*Records to use*
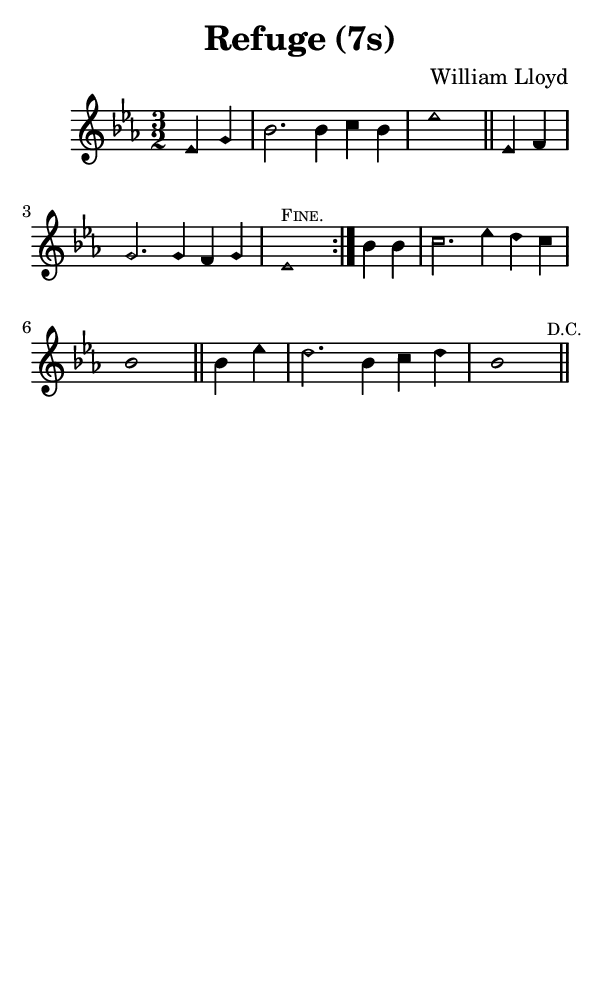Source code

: \version "2.18.2"

#(set-global-staff-size 14)

\header {
  title=\markup {
    Refuge (7s)
  }
  composer = \markup {
    William Lloyd
  }
  tagline = ##f
}

sopranoMusic = {
 \aikenHeads
 \clef treble
 \key es \major
 \autoBeamOff
 \time 3/2
 \relative c' {
   \set Score.tempoHideNote = ##t \tempo 4 = 120
   
   \partial 2
   \repeat volta 2 {
     es4 g bes2. bes4 c bes es1 \bar "||"
     es,4 f g2. g4 f g es1^\markup { \tiny { \smallCaps { "Fine." } } }
   }
   bes'4 bes c2. es4 d c bes1 \bar "||"
   bes4 es d2. bes4 c d bes1 \bar "||" \mark \markup { \tiny { "D.C." } }
 }
}

#(set! paper-alist (cons '("phone" . (cons (* 3 in) (* 5 in))) paper-alist))

\paper {
  #(set-paper-size "phone")
}

\score {
  <<
    \new Staff {
      \new Voice {
	\sopranoMusic
      }
    }
  >>
}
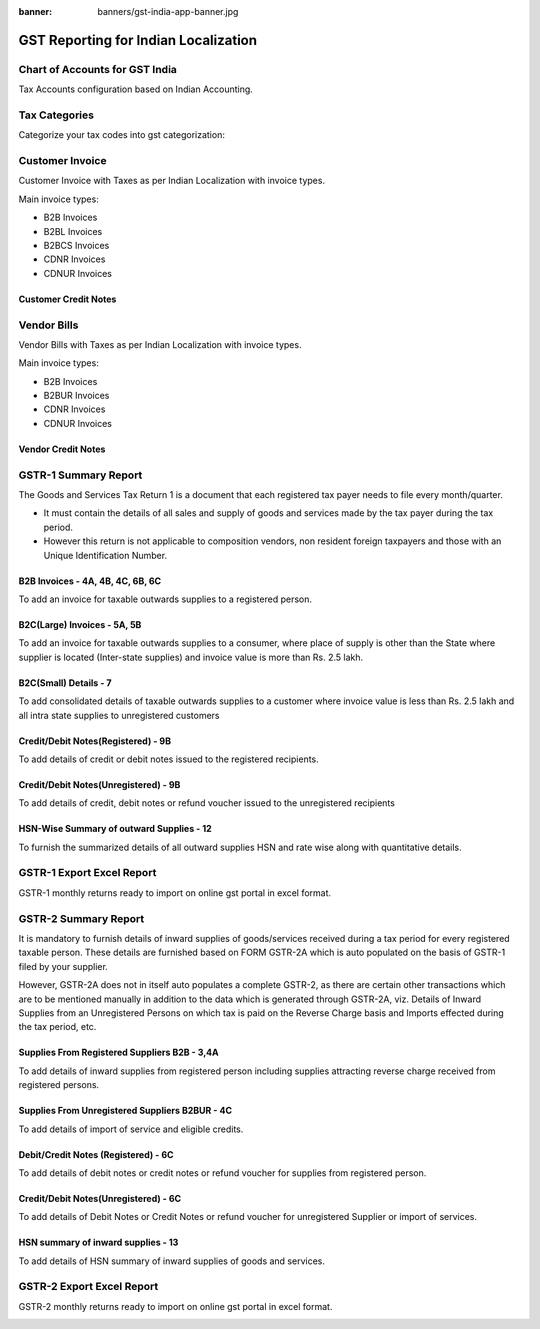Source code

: :banner: banners/gst-india-app-banner.jpg

.. _setup/install:

=====================================
GST Reporting for Indian Localization
=====================================


Chart of Accounts for GST India
===============================

Tax Accounts configuration based on Indian Accounting.

.. image:: images/charts_of_accounts.png
    :class: img-responsive

Tax Categories
==============

Categorize your tax codes into gst categorization:

.. image:: images/gst_taxes.png
    :class: img-responsive


Customer Invoice
================

Customer Invoice with Taxes as per Indian Localization with invoice types.

Main invoice types:

* B2B Invoices
* B2BL Invoices
* B2BCS Invoices
* CDNR Invoices
* CDNUR Invoices

.. image:: images/customer_invoices.png
    :class: img-responsive

Customer Credit Notes
---------------------

.. image:: images/customer_credit_notes.png
    :class: img-responsive


Vendor Bills
================

Vendor Bills with Taxes as per Indian Localization with invoice types.

Main invoice types:

* B2B Invoices
* B2BUR Invoices
* CDNR Invoices
* CDNUR Invoices

.. image:: images/vendor_bills.png
    :class: img-responsive

Vendor Credit Notes
---------------------

.. image:: images/vendor_credit_notes.png
    :class: img-responsive


GSTR-1 Summary Report
=====================

The Goods and Services Tax Return 1 is a document that each registered tax payer needs to file every month/quarter.

* It must contain the details of all sales and supply of goods and services made by the tax payer during the tax period.

* However this return is not applicable to composition vendors, non resident foreign taxpayers and those with an Unique Identification Number.

.. image:: images/gst_1_summary.png
    :class: img-responsive


B2B Invoices - 4A, 4B, 4C, 6B, 6C
---------------------------------

To add an invoice for taxable outwards supplies to a registered person.

.. image:: images/gst1_b2b.png
    :class: img-responsive


B2C(Large) Invoices - 5A, 5B
------------------------------

To add an invoice for taxable outwards supplies to a consumer, where place of supply is other than the State where
supplier is located (Inter-state supplies) and invoice value is more than Rs. 2.5 lakh.

.. image:: images/gst1_b2cl.png
    :class: img-responsive


B2C(Small) Details - 7
-----------------------

To add consolidated details of taxable outwards supplies to a customer where invoice value is less than Rs. 2.5 lakh and all intra state supplies to unregistered customers

.. image:: images/gst1_b2cs.png
    :class: img-responsive


Credit/Debit Notes(Registered) - 9B
------------------------------------

To add details of credit or debit notes issued to the registered recipients.

.. image:: images/gst1_cdnr.png
    :class: img-responsive


Credit/Debit Notes(Unregistered) - 9B
--------------------------------------

To add details of credit, debit notes or refund voucher issued to the unregistered recipients

.. image:: images/gst1_cdnur.png
    :class: img-responsive


HSN-Wise Summary of outward Supplies - 12
-----------------------------------------

To furnish the summarized details of all outward supplies HSN and rate wise along with quantitative details.

.. image:: images/gst1_hsn.png
    :class: img-responsive


GSTR-1 Export Excel Report
==========================

GSTR-1 monthly returns ready to import on online gst portal in excel format.

.. image:: images/gst_1_excel_report.png
    :class: img-responsive


GSTR-2 Summary Report
=====================

It is mandatory to furnish details of inward supplies of goods/services received during a tax period for every
registered taxable person. These details are furnished based on FORM GSTR-2A which is auto populated on the basis of GSTR-1 filed by your supplier.

However, GSTR-2A does not in itself auto populates a complete GSTR-2, as there are certain other transactions which are to be mentioned manually in addition to the data which is generated through GSTR-2A, viz. Details of Inward Supplies from an Unregistered Persons on which tax is paid on the Reverse Charge basis and Imports effected during the tax period, etc.

.. image:: images/gst_2_summary.png
    :class: img-responsive


Supplies From Registered Suppliers B2B - 3,4A
----------------------------------------------

To add details of inward supplies from registered person including supplies attracting reverse charge received from registered persons.

.. image:: images/gst2_b2b.png
    :class: img-responsive



Supplies From Unregistered Suppliers B2BUR - 4C
-----------------------------------------------

To add details of import of service and eligible credits.

.. image:: images/gst2_b2bur.png
    :class: img-responsive


Debit/Credit Notes (Registered) - 6C
------------------------------------

To add details of debit notes or credit notes or refund voucher for supplies from registered person.

.. image:: images/gst2_cdnr.png
    :class: img-responsive


Credit/Debit Notes(Unregistered) - 6C
--------------------------------------

To add details of Debit Notes or Credit Notes or refund voucher for unregistered Supplier or import of services.

.. image:: images/gst2_cdnur.png
    :class: img-responsive


HSN summary of inward supplies - 13
------------------------------------

To add details of HSN summary of inward supplies of goods and services.

.. image:: images/gst2_hsn.png
    :class: img-responsive


GSTR-2 Export Excel Report
==========================

GSTR-2 monthly returns ready to import on online gst portal in excel format.

.. image:: images/gst_2_excel_report.png
    :class: img-responsive
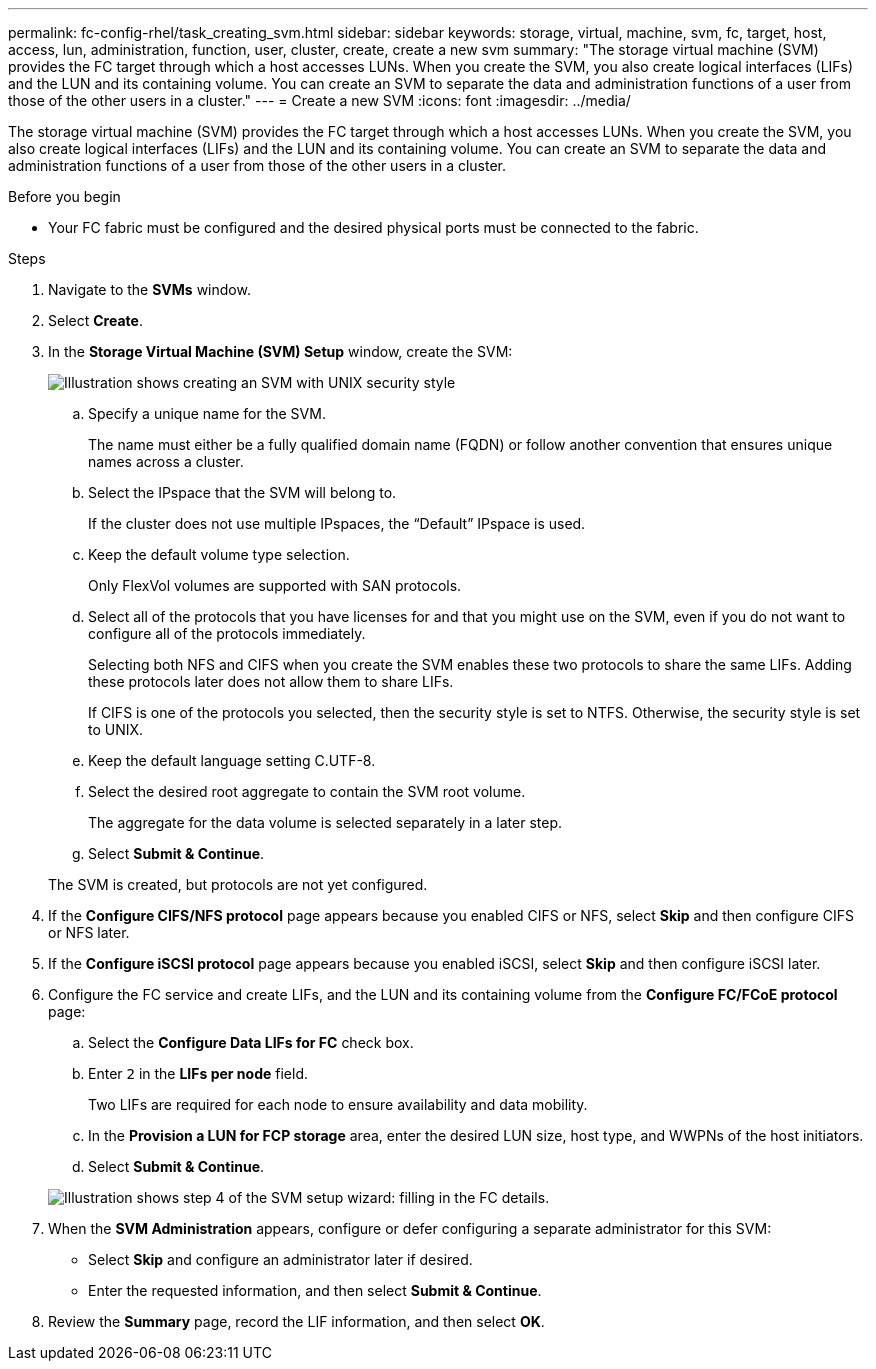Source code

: ---
permalink: fc-config-rhel/task_creating_svm.html
sidebar: sidebar
keywords: storage, virtual, machine, svm, fc, target, host, access, lun, administration, function, user, cluster, create, create a new svm
summary: "The storage virtual machine (SVM) provides the FC target through which a host accesses LUNs. When you create the SVM, you also create logical interfaces (LIFs) and the LUN and its containing volume. You can create an SVM to separate the data and administration functions of a user from those of the other users in a cluster."
---
= Create a new SVM
:icons: font
:imagesdir: ../media/

[.lead]
The storage virtual machine (SVM) provides the FC target through which a host accesses LUNs. When you create the SVM, you also create logical interfaces (LIFs) and the LUN and its containing volume. You can create an SVM to separate the data and administration functions of a user from those of the other users in a cluster.

.Before you begin

* Your FC fabric must be configured and the desired physical ports must be connected to the fabric.

.Steps

. Navigate to the *SVMs* window.
. Select *Create*.
. In the *Storage Virtual Machine (SVM) Setup* window, create the SVM:
+
image::../media/svm_setup_details_page_unix_selected_fc_rhel.gif[Illustration shows creating an SVM with UNIX security style]

 .. Specify a unique name for the SVM.
+
The name must either be a fully qualified domain name (FQDN) or follow another convention that ensures unique names across a cluster.

 .. Select the IPspace that the SVM will belong to.
+
If the cluster does not use multiple IPspaces, the "`Default`" IPspace is used.

 .. Keep the default volume type selection.
+
Only FlexVol volumes are supported with SAN protocols.

 .. Select all of the protocols that you have licenses for and that you might use on the SVM, even if you do not want to configure all of the protocols immediately.
+
Selecting both NFS and CIFS when you create the SVM enables these two protocols to share the same LIFs. Adding these protocols later does not allow them to share LIFs.
+
If CIFS is one of the protocols you selected, then the security style is set to NTFS. Otherwise, the security style is set to UNIX.

 .. Keep the default language setting C.UTF-8.
 .. Select the desired root aggregate to contain the SVM root volume.
+
The aggregate for the data volume is selected separately in a later step.

 .. Select *Submit & Continue*.

+
The SVM is created, but protocols are not yet configured.

. If the *Configure CIFS/NFS protocol* page appears because you enabled CIFS or NFS, select *Skip* and then configure CIFS or NFS later.
. If the *Configure iSCSI protocol* page appears because you enabled iSCSI, select *Skip* and then configure iSCSI later.
. Configure the FC service and create LIFs, and the LUN and its containing volume from the *Configure FC/FCoE protocol* page:
 .. Select the *Configure Data LIFs for FC* check box.
 .. Enter `2` in the *LIFs per node* field.
+
Two LIFs are required for each node to ensure availability and data mobility.

 .. In the *Provision a LUN for FCP storage* area, enter the desired LUN size, host type, and WWPNs of the host initiators.
 .. Select *Submit & Continue*.

+
image::../media/svm_wizard_fc_details_linux.gif[Illustration shows step 4 of the SVM setup wizard: filling in the FC details.]
. When the *SVM Administration* appears, configure or defer configuring a separate administrator for this SVM:
 ** Select *Skip* and configure an administrator later if desired.
 ** Enter the requested information, and then select *Submit & Continue*.
. Review the *Summary* page, record the LIF information, and then select *OK*.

*Prompt*
What is needed here is one number: how many lines of the entries hold the string "containing".

*Completed exercise*
3